Instructions for the task:
Set down each entry from the block beneath, exactly as written.

Given information:
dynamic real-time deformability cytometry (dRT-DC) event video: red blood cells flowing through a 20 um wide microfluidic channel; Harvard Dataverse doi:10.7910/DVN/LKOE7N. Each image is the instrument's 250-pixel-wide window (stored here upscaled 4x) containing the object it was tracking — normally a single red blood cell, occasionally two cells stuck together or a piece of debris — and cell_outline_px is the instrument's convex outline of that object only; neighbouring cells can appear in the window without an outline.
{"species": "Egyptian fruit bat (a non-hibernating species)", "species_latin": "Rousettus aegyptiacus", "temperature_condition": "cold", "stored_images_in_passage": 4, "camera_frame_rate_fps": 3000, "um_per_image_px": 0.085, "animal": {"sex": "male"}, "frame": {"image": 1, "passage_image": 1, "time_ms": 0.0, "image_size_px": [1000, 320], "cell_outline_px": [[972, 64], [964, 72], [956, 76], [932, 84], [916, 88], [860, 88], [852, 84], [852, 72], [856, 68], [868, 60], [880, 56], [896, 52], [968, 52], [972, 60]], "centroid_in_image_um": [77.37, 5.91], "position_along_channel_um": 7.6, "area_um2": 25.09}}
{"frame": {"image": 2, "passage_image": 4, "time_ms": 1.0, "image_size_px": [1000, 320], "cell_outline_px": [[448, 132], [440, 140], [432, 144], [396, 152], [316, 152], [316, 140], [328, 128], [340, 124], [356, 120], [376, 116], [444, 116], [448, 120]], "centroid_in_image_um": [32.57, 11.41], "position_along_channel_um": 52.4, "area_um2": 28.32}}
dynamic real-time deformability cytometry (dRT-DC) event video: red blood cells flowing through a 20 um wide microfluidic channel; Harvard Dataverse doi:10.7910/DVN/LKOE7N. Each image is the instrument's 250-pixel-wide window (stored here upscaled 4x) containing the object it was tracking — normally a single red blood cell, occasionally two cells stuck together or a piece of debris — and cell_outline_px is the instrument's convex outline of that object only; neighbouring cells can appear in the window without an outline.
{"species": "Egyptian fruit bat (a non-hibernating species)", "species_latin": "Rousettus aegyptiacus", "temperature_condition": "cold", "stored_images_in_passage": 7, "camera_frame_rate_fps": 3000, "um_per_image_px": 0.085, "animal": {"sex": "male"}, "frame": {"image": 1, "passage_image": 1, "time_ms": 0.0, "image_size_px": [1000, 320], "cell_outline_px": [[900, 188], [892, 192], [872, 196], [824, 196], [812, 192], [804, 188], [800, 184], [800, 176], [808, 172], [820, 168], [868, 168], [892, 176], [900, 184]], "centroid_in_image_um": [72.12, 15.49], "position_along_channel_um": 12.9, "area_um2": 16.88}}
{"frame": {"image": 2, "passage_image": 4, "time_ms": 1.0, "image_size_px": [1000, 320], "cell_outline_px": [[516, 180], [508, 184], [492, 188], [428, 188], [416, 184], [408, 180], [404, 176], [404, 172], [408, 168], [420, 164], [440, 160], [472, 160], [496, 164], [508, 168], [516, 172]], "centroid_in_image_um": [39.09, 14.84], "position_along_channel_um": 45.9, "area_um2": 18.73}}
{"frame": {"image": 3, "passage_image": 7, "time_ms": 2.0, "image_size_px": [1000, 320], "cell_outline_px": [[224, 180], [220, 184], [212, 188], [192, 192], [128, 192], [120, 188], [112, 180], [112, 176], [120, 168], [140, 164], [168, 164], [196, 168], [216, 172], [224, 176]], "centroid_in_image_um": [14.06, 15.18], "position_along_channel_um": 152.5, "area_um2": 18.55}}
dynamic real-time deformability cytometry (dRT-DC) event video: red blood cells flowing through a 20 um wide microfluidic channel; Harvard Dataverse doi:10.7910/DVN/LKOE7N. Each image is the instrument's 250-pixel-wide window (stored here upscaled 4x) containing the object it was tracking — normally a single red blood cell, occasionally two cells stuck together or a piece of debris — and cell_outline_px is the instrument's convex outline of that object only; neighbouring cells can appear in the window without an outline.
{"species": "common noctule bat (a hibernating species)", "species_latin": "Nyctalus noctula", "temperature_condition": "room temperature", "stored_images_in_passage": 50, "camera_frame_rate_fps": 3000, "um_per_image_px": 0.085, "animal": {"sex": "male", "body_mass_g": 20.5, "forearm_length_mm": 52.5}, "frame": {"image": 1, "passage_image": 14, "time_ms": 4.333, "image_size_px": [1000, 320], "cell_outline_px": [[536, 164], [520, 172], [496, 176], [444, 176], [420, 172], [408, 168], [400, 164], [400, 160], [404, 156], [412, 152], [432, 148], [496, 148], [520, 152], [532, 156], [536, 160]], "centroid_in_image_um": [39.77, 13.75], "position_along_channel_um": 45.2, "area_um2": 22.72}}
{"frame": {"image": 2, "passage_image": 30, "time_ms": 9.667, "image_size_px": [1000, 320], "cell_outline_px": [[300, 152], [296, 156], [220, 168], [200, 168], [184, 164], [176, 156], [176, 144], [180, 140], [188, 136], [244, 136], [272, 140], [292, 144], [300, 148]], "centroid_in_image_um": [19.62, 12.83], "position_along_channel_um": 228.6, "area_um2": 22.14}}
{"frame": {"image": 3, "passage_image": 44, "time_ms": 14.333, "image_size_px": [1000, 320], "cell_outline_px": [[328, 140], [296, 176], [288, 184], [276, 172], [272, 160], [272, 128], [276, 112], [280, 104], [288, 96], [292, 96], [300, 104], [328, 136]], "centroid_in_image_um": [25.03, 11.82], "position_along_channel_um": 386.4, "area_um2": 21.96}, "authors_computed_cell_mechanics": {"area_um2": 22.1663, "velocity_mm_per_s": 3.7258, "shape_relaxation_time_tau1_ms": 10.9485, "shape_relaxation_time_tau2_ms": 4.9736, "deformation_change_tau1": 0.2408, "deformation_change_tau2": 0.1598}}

Reply to the exercise:
dynamic real-time deformability cytometry (dRT-DC) event video: red blood cells flowing through a 20 um wide microfluidic channel; Harvard Dataverse doi:10.7910/DVN/LKOE7N. Each image is the instrument's 250-pixel-wide window (stored here upscaled 4x) containing the object it was tracking — normally a single red blood cell, occasionally two cells stuck together or a piece of debris — and cell_outline_px is the instrument's convex outline of that object only; neighbouring cells can appear in the window without an outline.
{"species": "Egyptian fruit bat (a non-hibernating species)", "species_latin": "Rousettus aegyptiacus", "temperature_condition": "cold", "stored_images_in_passage": 4, "camera_frame_rate_fps": 3000, "um_per_image_px": 0.085, "animal": {"sex": "male"}, "frame": {"image": 1, "passage_image": 1, "time_ms": 0.0, "image_size_px": [1000, 320], "cell_outline_px": [[972, 64], [964, 72], [956, 76], [932, 84], [916, 88], [860, 88], [852, 84], [852, 72], [856, 68], [868, 60], [880, 56], [896, 52], [968, 52], [972, 60]], "centroid_in_image_um": [77.37, 5.91], "position_along_channel_um": 7.6, "area_um2": 25.09}}
{"frame": {"image": 2, "passage_image": 4, "time_ms": 1.0, "image_size_px": [1000, 320], "cell_outline_px": [[448, 132], [440, 140], [432, 144], [396, 152], [316, 152], [316, 140], [328, 128], [340, 124], [356, 120], [376, 116], [444, 116], [448, 120]], "centroid_in_image_um": [32.57, 11.41], "position_along_channel_um": 52.4, "area_um2": 28.32}}
dynamic real-time deformability cytometry (dRT-DC) event video: red blood cells flowing through a 20 um wide microfluidic channel; Harvard Dataverse doi:10.7910/DVN/LKOE7N. Each image is the instrument's 250-pixel-wide window (stored here upscaled 4x) containing the object it was tracking — normally a single red blood cell, occasionally two cells stuck together or a piece of debris — and cell_outline_px is the instrument's convex outline of that object only; neighbouring cells can appear in the window without an outline.
{"species": "Egyptian fruit bat (a non-hibernating species)", "species_latin": "Rousettus aegyptiacus", "temperature_condition": "cold", "stored_images_in_passage": 7, "camera_frame_rate_fps": 3000, "um_per_image_px": 0.085, "animal": {"sex": "male"}, "frame": {"image": 1, "passage_image": 1, "time_ms": 0.0, "image_size_px": [1000, 320], "cell_outline_px": [[900, 188], [892, 192], [872, 196], [824, 196], [812, 192], [804, 188], [800, 184], [800, 176], [808, 172], [820, 168], [868, 168], [892, 176], [900, 184]], "centroid_in_image_um": [72.12, 15.49], "position_along_channel_um": 12.9, "area_um2": 16.88}}
{"frame": {"image": 2, "passage_image": 4, "time_ms": 1.0, "image_size_px": [1000, 320], "cell_outline_px": [[516, 180], [508, 184], [492, 188], [428, 188], [416, 184], [408, 180], [404, 176], [404, 172], [408, 168], [420, 164], [440, 160], [472, 160], [496, 164], [508, 168], [516, 172]], "centroid_in_image_um": [39.09, 14.84], "position_along_channel_um": 45.9, "area_um2": 18.73}}
{"frame": {"image": 3, "passage_image": 7, "time_ms": 2.0, "image_size_px": [1000, 320], "cell_outline_px": [[224, 180], [220, 184], [212, 188], [192, 192], [128, 192], [120, 188], [112, 180], [112, 176], [120, 168], [140, 164], [168, 164], [196, 168], [216, 172], [224, 176]], "centroid_in_image_um": [14.06, 15.18], "position_along_channel_um": 152.5, "area_um2": 18.55}}
dynamic real-time deformability cytometry (dRT-DC) event video: red blood cells flowing through a 20 um wide microfluidic channel; Harvard Dataverse doi:10.7910/DVN/LKOE7N. Each image is the instrument's 250-pixel-wide window (stored here upscaled 4x) containing the object it was tracking — normally a single red blood cell, occasionally two cells stuck together or a piece of debris — and cell_outline_px is the instrument's convex outline of that object only; neighbouring cells can appear in the window without an outline.
{"species": "common noctule bat (a hibernating species)", "species_latin": "Nyctalus noctula", "temperature_condition": "room temperature", "stored_images_in_passage": 50, "camera_frame_rate_fps": 3000, "um_per_image_px": 0.085, "animal": {"sex": "male", "body_mass_g": 20.5, "forearm_length_mm": 52.5}, "frame": {"image": 1, "passage_image": 14, "time_ms": 4.333, "image_size_px": [1000, 320], "cell_outline_px": [[536, 164], [520, 172], [496, 176], [444, 176], [420, 172], [408, 168], [400, 164], [400, 160], [404, 156], [412, 152], [432, 148], [496, 148], [520, 152], [532, 156], [536, 160]], "centroid_in_image_um": [39.77, 13.75], "position_along_channel_um": 45.2, "area_um2": 22.72}}
{"frame": {"image": 2, "passage_image": 30, "time_ms": 9.667, "image_size_px": [1000, 320], "cell_outline_px": [[300, 152], [296, 156], [220, 168], [200, 168], [184, 164], [176, 156], [176, 144], [180, 140], [188, 136], [244, 136], [272, 140], [292, 144], [300, 148]], "centroid_in_image_um": [19.62, 12.83], "position_along_channel_um": 228.6, "area_um2": 22.14}}
{"frame": {"image": 3, "passage_image": 44, "time_ms": 14.333, "image_size_px": [1000, 320], "cell_outline_px": [[328, 140], [296, 176], [288, 184], [276, 172], [272, 160], [272, 128], [276, 112], [280, 104], [288, 96], [292, 96], [300, 104], [328, 136]], "centroid_in_image_um": [25.03, 11.82], "position_along_channel_um": 386.4, "area_um2": 21.96}, "authors_computed_cell_mechanics": {"area_um2": 22.1663, "velocity_mm_per_s": 3.7258, "shape_relaxation_time_tau1_ms": 10.9485, "shape_relaxation_time_tau2_ms": 4.9736, "deformation_change_tau1": 0.2408, "deformation_change_tau2": 0.1598}}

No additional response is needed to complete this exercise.